Dual-Targeted ISB 2001: A Trispecific Approach to Combat Treatment Escape in Multiple Myeloma

Recent advances have led to the development of innovative treatments for multiple myeloma (MM), focusing on antigens like CD38 and BCMA. Despite the effectiveness of CAR T-cell therapies and bispecific antibodies, achieving long-term remission remains challenging, with progression-free survival (PFS) rates dropping below 40% after two years of treatment with certain drugs. One hypothesis suggests that the relapse may be due to a decrease in target antigen expression or the growth of MM cells with insufficient target expression. This phenomenon has been observed post-treatment with daratumumab and BCMA-specific CAR T-cells.

A novel trispecific molecule, ISB 2001, has been designed to address this issue by simultaneously engaging BCMA and CD38, using the TREAT technology. This molecule is unique in that it targets CD3 on T-cells and both BCMA and CD38 on MM cells, with its binding arms derived from a synthetic phage display library and featuring a modified Fc region to minimize immune cell interactions.

In vitro studies have shown that ISB 2001 significantly enhances binding to MM cells with low antigen expression, demonstrating superior potency with an EC50 ranging from 0.4 to 1.2 pM, which is considerably better than a BCMA-targeted T-cell engager. It also shows robust activity against tumor cells in the presence of soluble BCMA or APRIL.

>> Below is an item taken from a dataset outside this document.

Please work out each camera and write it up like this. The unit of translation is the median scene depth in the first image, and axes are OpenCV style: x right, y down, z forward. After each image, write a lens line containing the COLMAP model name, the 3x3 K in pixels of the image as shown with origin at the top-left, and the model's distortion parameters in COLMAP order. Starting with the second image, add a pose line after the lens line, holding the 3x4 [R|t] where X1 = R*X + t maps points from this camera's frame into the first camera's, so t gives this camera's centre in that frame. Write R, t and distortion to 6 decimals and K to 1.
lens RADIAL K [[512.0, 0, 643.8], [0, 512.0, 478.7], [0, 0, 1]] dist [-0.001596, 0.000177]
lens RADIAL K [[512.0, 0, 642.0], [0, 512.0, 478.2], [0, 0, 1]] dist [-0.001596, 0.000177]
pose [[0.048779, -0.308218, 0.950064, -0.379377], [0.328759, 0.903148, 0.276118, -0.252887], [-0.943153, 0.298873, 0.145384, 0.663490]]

Importantly, ISB 2001 has been shown to activate T-cells and induce cytokine secretion only in the presence of tumor cells, suggesting minimal off-tumor activity. This was confirmed by its low binding to T-cells and negligible binding to healthy circulating CD38+ BCMA- cells.

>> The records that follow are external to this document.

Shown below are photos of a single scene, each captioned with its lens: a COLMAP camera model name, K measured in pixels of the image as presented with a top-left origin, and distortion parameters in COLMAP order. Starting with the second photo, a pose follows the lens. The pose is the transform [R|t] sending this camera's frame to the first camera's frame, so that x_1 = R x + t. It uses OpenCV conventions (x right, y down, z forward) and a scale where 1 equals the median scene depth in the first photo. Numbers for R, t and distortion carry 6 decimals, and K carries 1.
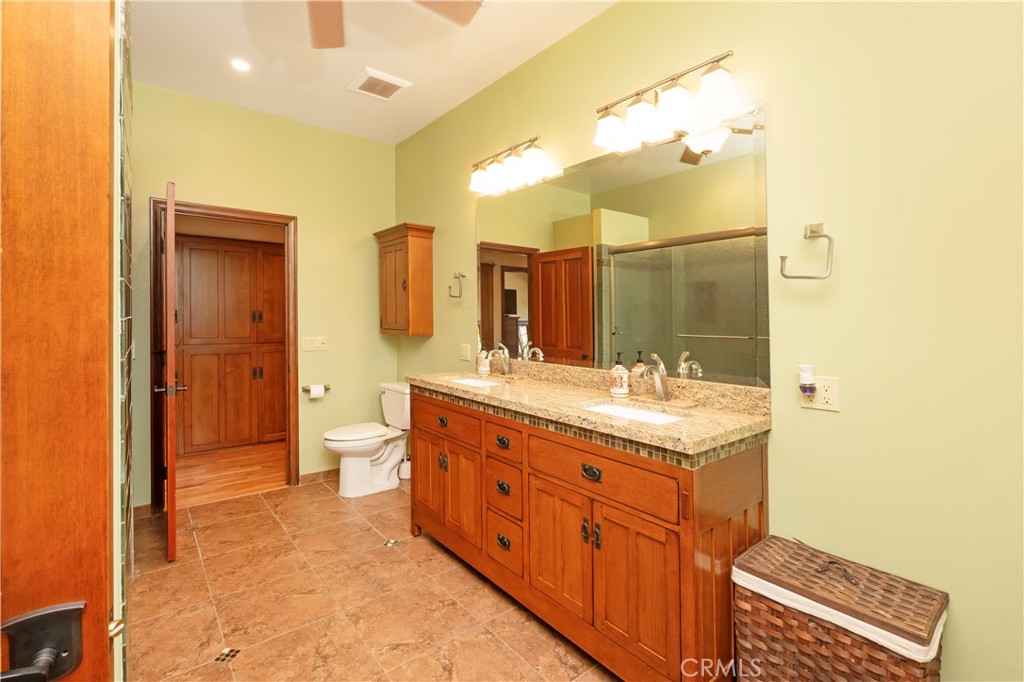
lens RADIAL K [[478.4, 0, 532.7], [0, 478.4, 326.9], [0, 0, 1]] dist [-0.000225, -0.000048]
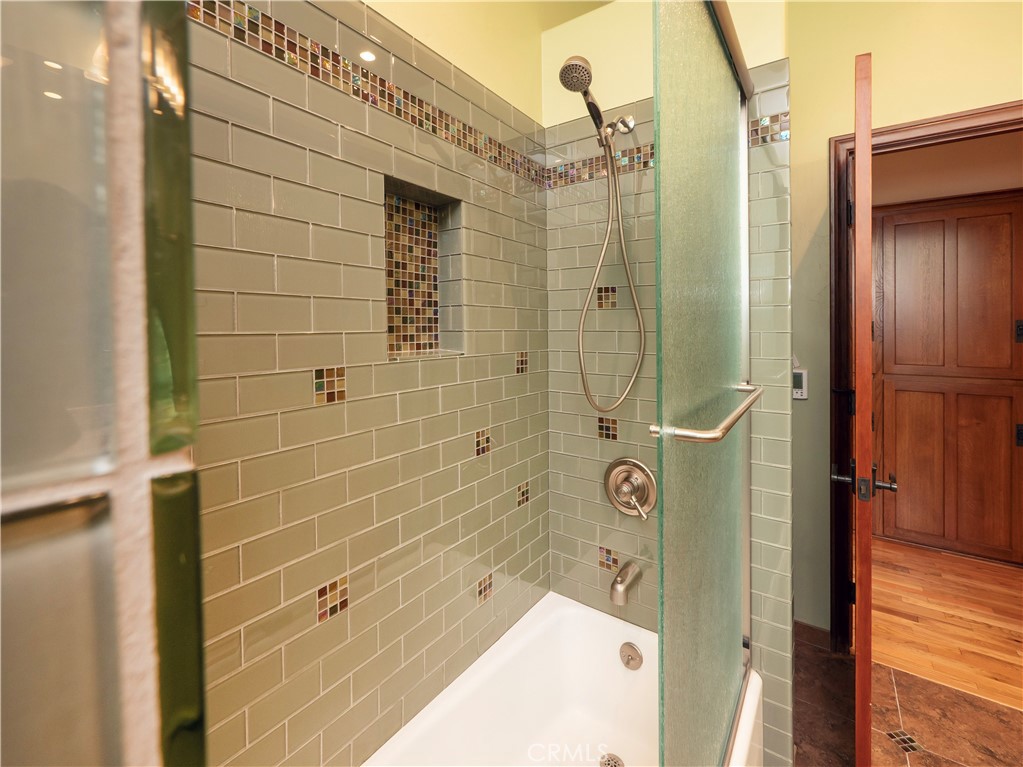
lens RADIAL K [[492.1, 0, 491.8], [0, 492.1, 337.6], [0, 0, 1]] dist [-0.000248, 0.001111]
pose [[0.268986, 0.001971, -0.963142, -0.263529], [-0.004405, 0.999990, 0.000816, -0.012815], [0.963134, 0.004023, 0.268992, 0.352193]]
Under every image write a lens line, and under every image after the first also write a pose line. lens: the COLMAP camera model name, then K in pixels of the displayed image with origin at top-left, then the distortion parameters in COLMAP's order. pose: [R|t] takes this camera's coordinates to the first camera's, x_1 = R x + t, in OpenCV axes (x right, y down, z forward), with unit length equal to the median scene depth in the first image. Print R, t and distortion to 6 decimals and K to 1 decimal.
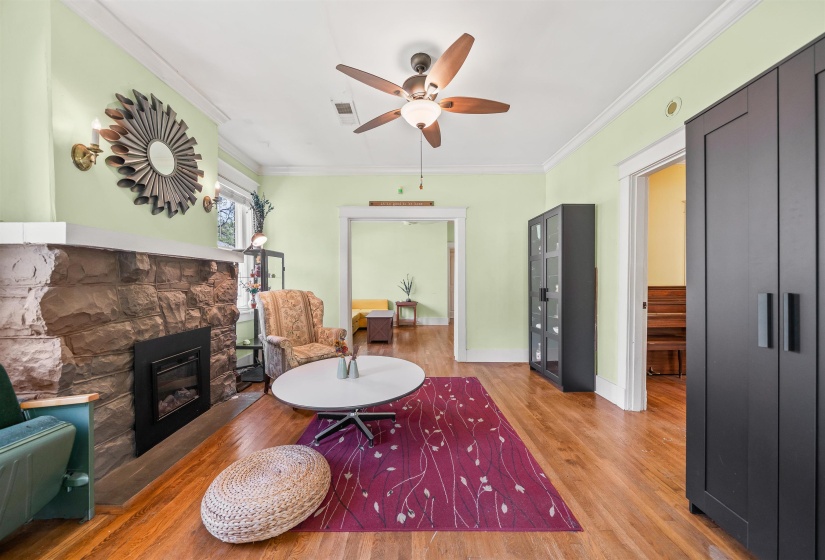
lens RADIAL K [[291.6, 0, 408.1], [0, 291.6, 283.7], [0, 0, 1]] dist [0.007196, -0.000040]
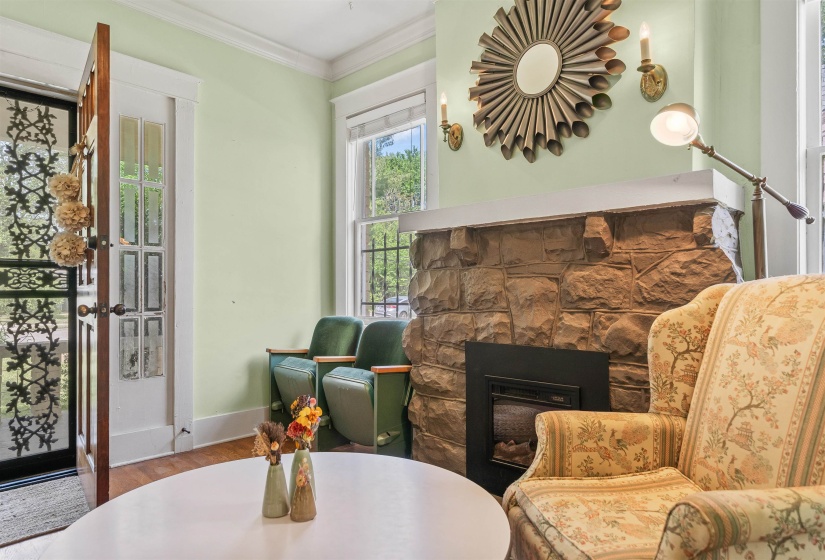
lens RADIAL K [[508.8, 0, 414.1], [0, 508.8, 288.5], [0, 0, 1]] dist [-0.003664, 0.001984]
pose [[-0.682819, 0.003127, -0.730581, 0.139073], [-0.001633, 0.999982, 0.005806, 0.039678], [0.730586, 0.005157, -0.682802, 1.429787]]
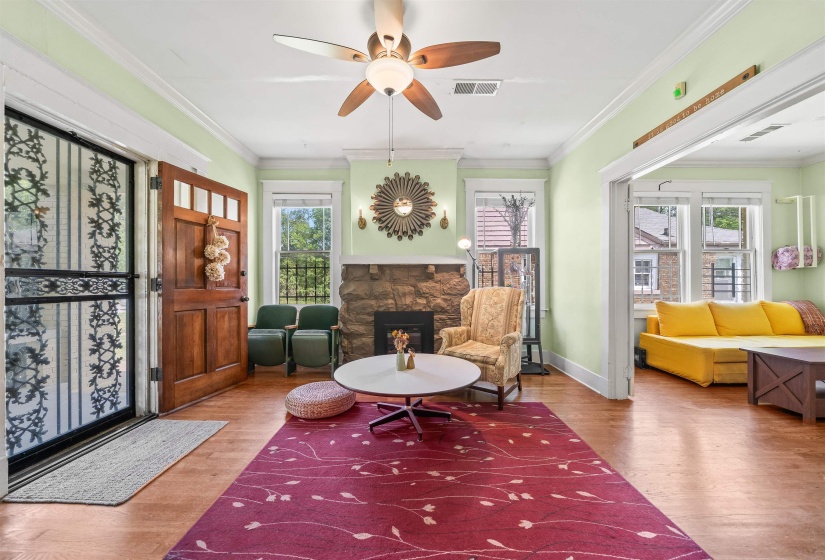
lens RADIAL K [[300.5, 0, 416.4], [0, 300.5, 284.7], [0, 0, 1]] dist [-0.005465, 0.000192]
pose [[0.020316, 0.004617, -0.999783, 0.814358], [-0.005797, 0.999973, 0.004500, 0.012580], [0.999777, 0.005704, 0.020342, 0.955955]]
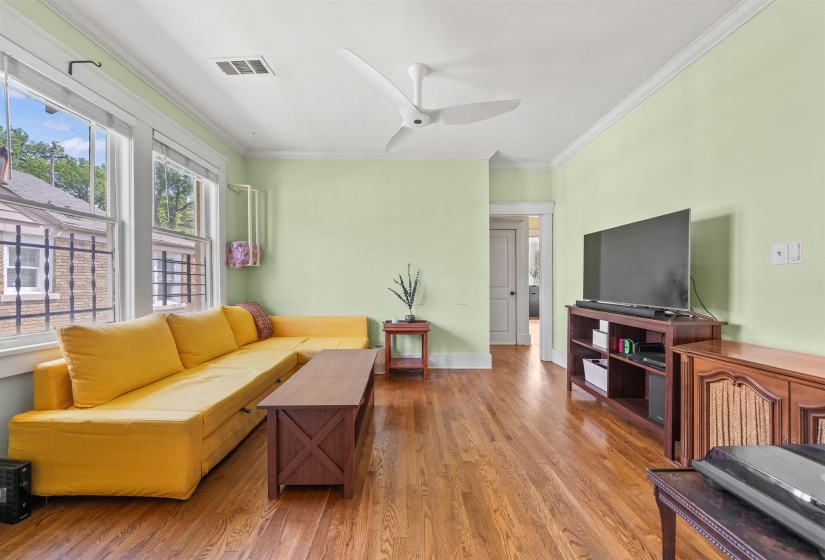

Preclinical studies indicate that ISB 2001 has a half-life of 7 days and can induce tumor regression at doses as low as 0.02 mg/kg in a therapeutic PBMC-humanized mouse model. The in vivo efficacy was linked to T-cell infiltration and activation at the tumor site without systemic effects.

The data presented suggest that ISB 2001 holds promise as a potent MM treatment through its dual targeting approach, offering potential benefits for patients with relapsed/refractory MM who may have developed resistance through antigen downregulation. Preparations for a Phase 1 clinical trial are currently underway.